Cluster Shield Troubleshooting

This page provides troubleshooting guidance for Sysdig Cluster Shield.

For an overview of Cluster Shield and installation instructions, see Cluster Shield.

API Slowness in EKS

Overview

If you experience slowness with the Kubernetes API server in an Elastic Kubernetes Service (EKS) cluster, and you have Cluster Shield with the Audit feature enabled, the issue could be related to cconnectivity problems between the EKS control plane and the audit webhook endpoint.

API slowness occurs because every API call to the Kubernetes API server must be validated by admission controllers before processing. These controllers enforce security and compliance checks on incoming requests.

If the admission controllers are unreachable—often due to networking issues preventing the EKS control plane from reaching the webhook endpoints—the API server waits while attempting to contact them. This waiting leads to retries and timeouts, significantly slowing down API response times. To prevent this, ensure that the admission controllers are accessible and properly connected.

Solution

To ensure proper connectivity and prevent slowness, do the following:

  1. Allow API Server Connectivity to Pods:

    For Cluster Shield’s Audit feature to function efficiently, the Kubernetes API server must be able to connect to the webhook endpoint.

    In EKS, where a custom Container Network Interface (CNI) may block direct communication, ensure that the necessary ports are open and accessible

    • Audit uses the port 6443 by default.
    • Admission Control uses the port 8443 by default.
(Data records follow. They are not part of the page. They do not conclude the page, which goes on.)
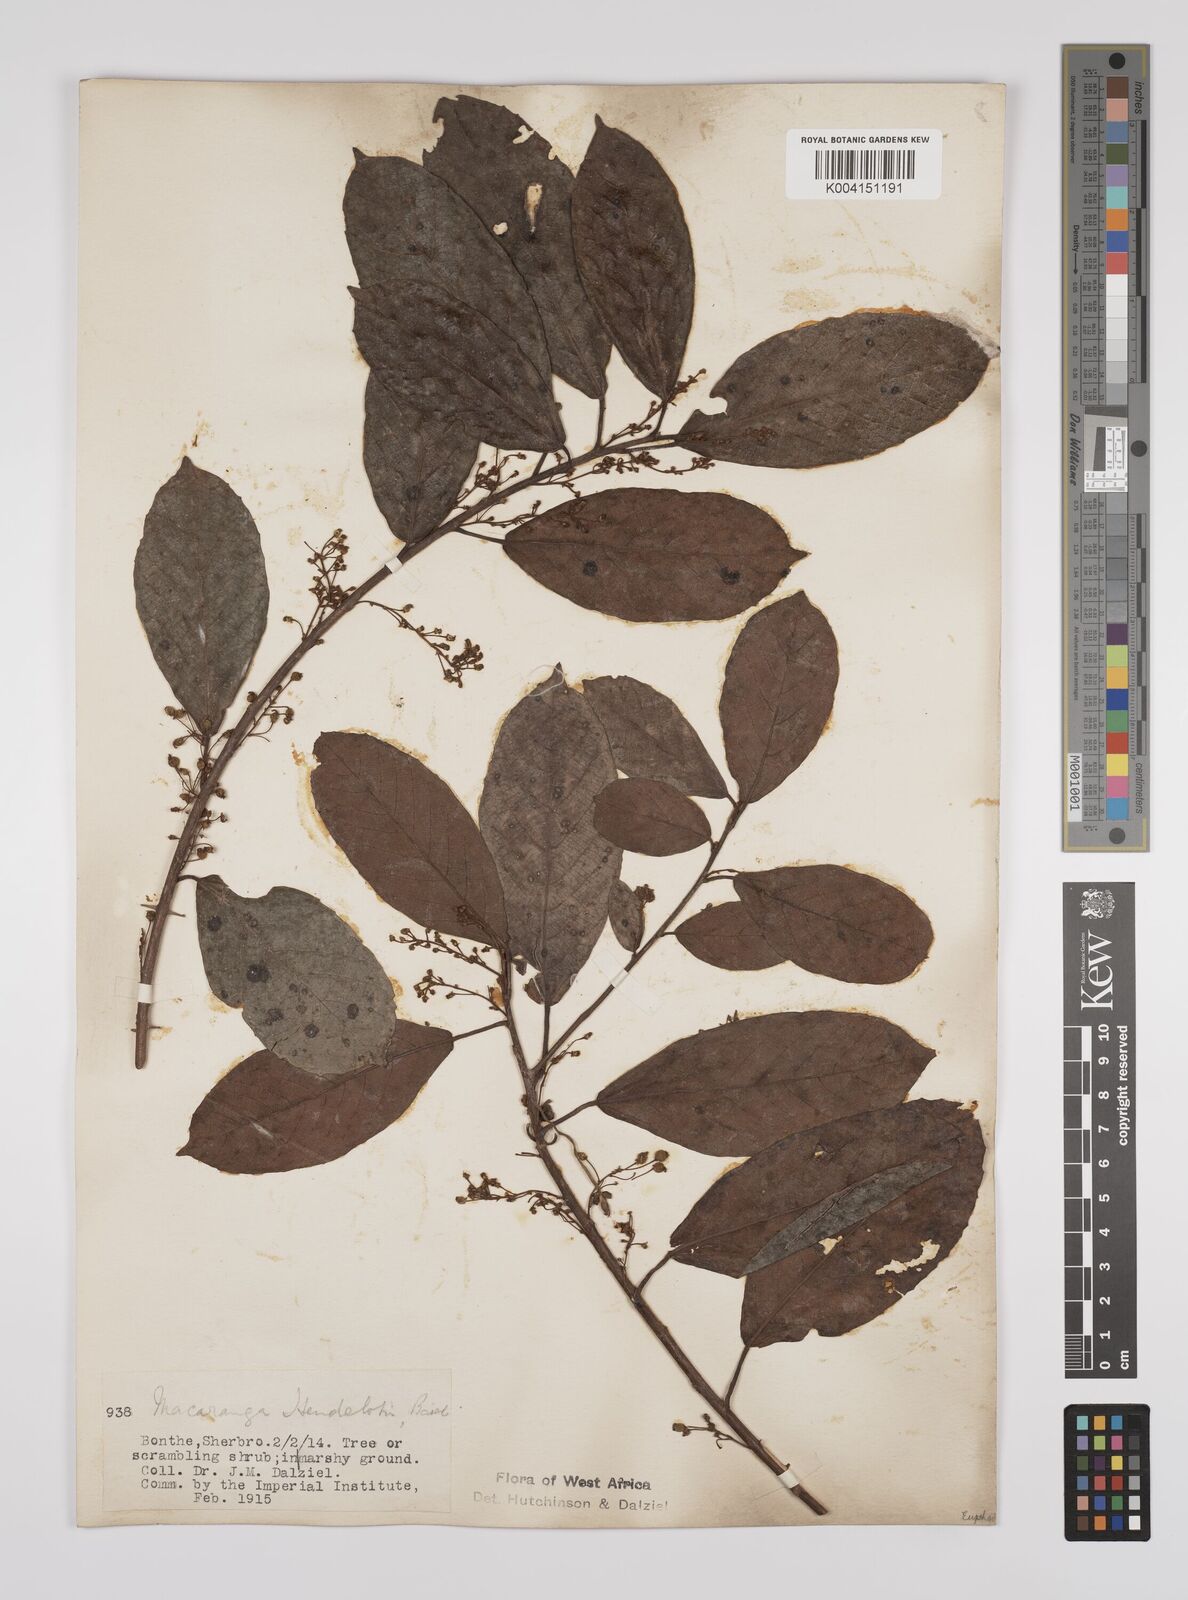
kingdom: Plantae
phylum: Tracheophyta
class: Magnoliopsida
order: Malpighiales
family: Euphorbiaceae
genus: Macaranga
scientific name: Macaranga heudelotii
    To customize these ports, see CNI on EKS.

  2. Update Security Group Rules:

    • Update the inbound rules for the Security Group associated with your EKS worker nodes to allow TCP traffic on the Audit port. 6443 is the default port used by Cluster Shield Audit.
    • Ensure that the source of this traffic is the EKS cluster’s control plane security group.

    This configuration allows the API server to reach the audit webhook endpoint without unnecessary delays.

    Security Group Inbound Rule Requirements:

    • Protocol: TCP
    • Port: The port you specified for Cluster Shield Audit. 6443 is the default port.
    • Source: The EKS cluster’s control plane security group

If you have also enabled the admission control feature of Cluster Shield, ensure that the TCP traffic on the admission controller port is allowed. 8443 is the default port for admission controller.

CNI on EKS

At times, you may need to change the default ports for Cluster Shield’s Audit and Admission Controller.

For instance, when using a custom Container Network Interface (CNI) on EKS, the API server may not be able to reach the webhook endpoint. This occurs because the control plane cannot be configured to run on a custom CNI in EKS.

To resolve this issue, when installing Cluster Shield via Helm, apply the following configurations:

clusterShield:
  hostNetwork: true
  features:
    audit:
      http_port: 5000 # Or any other open and unused port >1024
    admission_control:
      http_port: 6000 # Or any other open and unused port >1024

Update the inbound rule in the EKS worker nodes security group, allowing TCP communication on the ports you specified from the EKS cluster security group. In this example, the ports you allow TCP communication are 5000 and 6000.